Mercredi 12 janvier, on a appris que le président tunisien Ben Ali avait limogé son ministre de l'Intérieur et promis la libération de toutes les personnes arrêtées depuis le début - il y a un mois - des manifestations qui secouent le pays.
Viviane Lafont
C'est au moins le signe de l'impuissance du pouvoir face à l'extension et à la détermination croissantes du mouvement, et cela malgré la répression.
« Ben Ali menteur, pilleur, casse-toi », clamaient les milliers de manifestants regroupés ces derniers jours, du 8 au 10 janvier, à Kasserine, Thala, Regueb, dans le centre-ouest tunisien. La police, tirant à balles réelles dans la foule, a fait de nombreux morts, plusieurs dizaines selon des participants et des ONG.
Pour le dictateur, intervenant à la télévision tunisienne le 10 janvier, il ne s'agissait là que d'« actes terroristes impardonnables perpétrés par des voyous cagoulés » dont les véritables responsables étaient « certains partis qui veulent porter atteinte aux intérêts du pays, ou manipuler notre jeunesse ». Et d'annoncer cependant, en réponse à des événements... qui n'ont d'après lui pas eu lieu, 300 000 créations d'emploi, en plus de ceux déjà promis quelques jours plus tôt. Espérant sans doute rendre plus difficile la mobilisation des jeunes, il a décrété la fermeture, dès le 11 janvier et jusqu'à nouvel ordre, des lycées et des universités.
Mais de fait, depuis la mi-décembre, le mouvement de colère d'une grande partie de la population ne fait que s'amplifier. Protestant contre la pauvreté et la vie chère, contre le chômage et la confiscation par les milieux proches du pouvoir des rares emplois proposés aux jeunes diplômés à la fin de leurs études, contre la corruption du régime et de l'administration, les manifestants, dès le début et de plus en plus, dénoncent la dictature que fait régner depuis vingt-trois ans le président Ben Ali, appuyé par sa famille et son petit milieu de privilégiés. Après les avocats, les étudiants se mobilisent. L'un d'eux aurait été blessé sur le campus Al-Manar, près de la capitale. Des rassemblements étudiants auraient aussi eu lieu à la Manouba, dans les quartiers du Bardo, de l'Ariana, de Ben Arous, ainsi qu'à Sfax, Sousse, Nabeul, villes côtières et touristiques. Il circule même des bruits de grève générale.
La répression, les tirs policiers sur la foule ou sur des individus isolés, manifestants ou non, les multiples arrestations, les tabassages et les tortures, l'écrasement de toute liberté d'expression, rien n'est parvenu jusqu'à présent à faire taire la révolte populaire. L'utilisation d'Internet comme moyen de transmission, le téléphone, la lecture des blogs - avant leur fermeture et l'arrestation de leurs auteurs - la mobilisation des syndicalistes et des militants, dont beaucoup sont clandestins, les dénonciations venant des organisations pour les droits de l'homme : tout concourt à élargir la mobilisation et à faire tomber l'image d'un pays où « l'espace des libertés progresse », comme disait il y a peu Sarkozy.

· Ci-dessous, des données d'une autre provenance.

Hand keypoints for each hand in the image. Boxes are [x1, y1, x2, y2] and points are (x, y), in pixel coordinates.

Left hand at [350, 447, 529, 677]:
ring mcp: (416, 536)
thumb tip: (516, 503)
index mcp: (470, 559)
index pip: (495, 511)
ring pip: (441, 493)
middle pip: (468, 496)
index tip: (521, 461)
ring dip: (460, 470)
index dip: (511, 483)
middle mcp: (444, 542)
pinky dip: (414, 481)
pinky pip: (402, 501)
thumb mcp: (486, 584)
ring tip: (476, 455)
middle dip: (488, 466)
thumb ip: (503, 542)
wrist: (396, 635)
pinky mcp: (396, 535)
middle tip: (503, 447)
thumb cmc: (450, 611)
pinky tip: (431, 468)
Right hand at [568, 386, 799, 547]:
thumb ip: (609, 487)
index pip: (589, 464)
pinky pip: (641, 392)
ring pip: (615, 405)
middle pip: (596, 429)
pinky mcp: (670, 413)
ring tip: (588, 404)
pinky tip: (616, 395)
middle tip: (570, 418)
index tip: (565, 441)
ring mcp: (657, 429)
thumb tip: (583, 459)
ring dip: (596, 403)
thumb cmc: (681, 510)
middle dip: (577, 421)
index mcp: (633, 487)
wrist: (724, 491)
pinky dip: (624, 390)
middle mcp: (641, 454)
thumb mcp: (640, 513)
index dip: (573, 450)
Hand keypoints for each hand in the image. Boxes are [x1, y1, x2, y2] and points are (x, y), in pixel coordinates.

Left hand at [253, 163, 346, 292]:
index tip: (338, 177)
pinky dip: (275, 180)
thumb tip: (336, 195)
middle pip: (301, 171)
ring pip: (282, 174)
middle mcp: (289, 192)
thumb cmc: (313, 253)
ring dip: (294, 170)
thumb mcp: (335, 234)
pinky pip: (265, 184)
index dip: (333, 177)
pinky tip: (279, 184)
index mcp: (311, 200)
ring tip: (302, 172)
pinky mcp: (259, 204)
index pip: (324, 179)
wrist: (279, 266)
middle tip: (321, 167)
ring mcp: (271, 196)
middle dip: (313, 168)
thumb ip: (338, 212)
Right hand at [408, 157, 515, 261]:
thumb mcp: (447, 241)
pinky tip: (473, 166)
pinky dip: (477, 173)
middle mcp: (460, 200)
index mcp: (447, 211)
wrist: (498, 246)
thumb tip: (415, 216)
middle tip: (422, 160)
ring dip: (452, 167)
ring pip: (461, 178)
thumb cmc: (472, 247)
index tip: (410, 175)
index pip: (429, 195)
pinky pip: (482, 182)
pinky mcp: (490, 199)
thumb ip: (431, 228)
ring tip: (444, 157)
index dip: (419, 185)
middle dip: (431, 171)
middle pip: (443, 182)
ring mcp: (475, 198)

L'Union européenne, très investie dans la « coopération » avec la Tunisie de Ben Ali, s'est sentie obligée, par la voix de sa commissaire aux Affaires étrangères, d'appeler le dictateur à de « la retenue dans le recours à la force ». Le Quai d'Orsay, encore plus hypocritement, a « déploré les violences qui ont fait des victimes » et souhaiterait « l'apaisement ». Ce qui n'a pas empêché le ministre français de l'Agriculture, Bruno Le Maire, de prendre sur Canal Plus la défense de Ben Ali « souvent mal jugé (et qui) a fait beaucoup de choses »...
Mais quelles que soient les révoltantes prises de position des dirigeants occidentaux en faveur de leur ami et obligé Ben Ali, la solidarité et le soutien des travailleurs et militants de ces pays ne peuvent qu'aller à tous ceux, jeunes et moins jeunes, qui se lèvent actuellement contre le régime, pour leur liberté et leur dignité.